Since the sale of these medications had been banned in Sikkim, none of the pharmacists stocked them. Hence, the only source for the drugs was next-door West Bengal. The supply invariably comes from Siliguri, where almost all consumer goods in Sikkim are bought. The checkpoints at Rangpo, Melli and Jorethang are all adequately manned and seizures have been made on multiple occasions. However, the problem lies in those areas where the Teesta and Rangeet are narrower. These unmanned forested areas have become the routes through which a major chunk of the contraband is smuggled.

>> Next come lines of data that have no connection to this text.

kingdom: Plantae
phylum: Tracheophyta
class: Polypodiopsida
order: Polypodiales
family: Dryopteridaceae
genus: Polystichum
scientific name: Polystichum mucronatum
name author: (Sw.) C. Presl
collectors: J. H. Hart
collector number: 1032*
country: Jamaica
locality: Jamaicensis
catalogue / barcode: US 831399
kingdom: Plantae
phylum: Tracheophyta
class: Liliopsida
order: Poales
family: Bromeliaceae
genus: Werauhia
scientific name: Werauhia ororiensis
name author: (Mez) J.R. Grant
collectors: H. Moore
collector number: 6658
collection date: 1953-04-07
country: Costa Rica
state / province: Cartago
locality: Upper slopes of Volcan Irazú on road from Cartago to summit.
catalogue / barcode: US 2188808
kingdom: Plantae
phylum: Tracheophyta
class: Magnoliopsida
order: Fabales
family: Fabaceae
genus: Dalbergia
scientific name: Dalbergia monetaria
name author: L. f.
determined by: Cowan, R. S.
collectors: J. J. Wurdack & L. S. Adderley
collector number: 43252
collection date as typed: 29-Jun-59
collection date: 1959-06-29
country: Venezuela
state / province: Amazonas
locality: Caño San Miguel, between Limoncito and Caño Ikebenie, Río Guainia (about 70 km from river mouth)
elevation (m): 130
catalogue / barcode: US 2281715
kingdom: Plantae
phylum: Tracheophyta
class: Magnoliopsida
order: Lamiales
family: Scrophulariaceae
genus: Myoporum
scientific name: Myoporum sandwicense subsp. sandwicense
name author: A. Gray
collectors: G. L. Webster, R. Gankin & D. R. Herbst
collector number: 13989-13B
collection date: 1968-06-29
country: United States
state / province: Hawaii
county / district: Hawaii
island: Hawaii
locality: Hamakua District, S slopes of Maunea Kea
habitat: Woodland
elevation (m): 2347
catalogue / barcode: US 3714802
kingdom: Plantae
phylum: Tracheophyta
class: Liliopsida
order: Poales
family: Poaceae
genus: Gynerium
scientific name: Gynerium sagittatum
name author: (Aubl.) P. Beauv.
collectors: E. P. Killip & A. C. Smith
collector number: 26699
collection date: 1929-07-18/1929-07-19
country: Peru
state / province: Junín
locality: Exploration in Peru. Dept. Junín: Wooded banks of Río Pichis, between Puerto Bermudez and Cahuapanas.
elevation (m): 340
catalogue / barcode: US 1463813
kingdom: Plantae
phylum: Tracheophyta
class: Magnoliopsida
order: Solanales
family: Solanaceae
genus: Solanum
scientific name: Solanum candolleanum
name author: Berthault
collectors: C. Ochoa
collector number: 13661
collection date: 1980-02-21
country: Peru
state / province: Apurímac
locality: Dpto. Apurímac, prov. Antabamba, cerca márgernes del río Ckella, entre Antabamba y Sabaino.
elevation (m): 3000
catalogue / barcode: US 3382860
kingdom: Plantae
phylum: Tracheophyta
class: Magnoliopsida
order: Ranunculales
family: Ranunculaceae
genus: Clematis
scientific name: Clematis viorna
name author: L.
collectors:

The biggest criticism to the Act was that apart from punishing the user or peddler by way of fine or imprisonment, it also disqualified people convicted under the Act from being eligible for government employment.

While it is commendable that the Chief Minister has announced changes to the state government's drug policy, one would still have to see how these changes will take shape. On one hand, it is not uncommon for users to occasionally become peddlers. This is more common among users who are not entirely financially secure. The practice of 'half and half' is that a person will purchase double of what they would ordinarily consume so that they can recover the cost of procurement and perhaps make a little extra money from the surplus obtained. Would an addict. who follows this paradigm of a 'sustainable habit', fall within the category of peddler or user? Perhaps this is merely a question of law; if the person is selling, the person is a peddler, if the person is using, the person is an addict.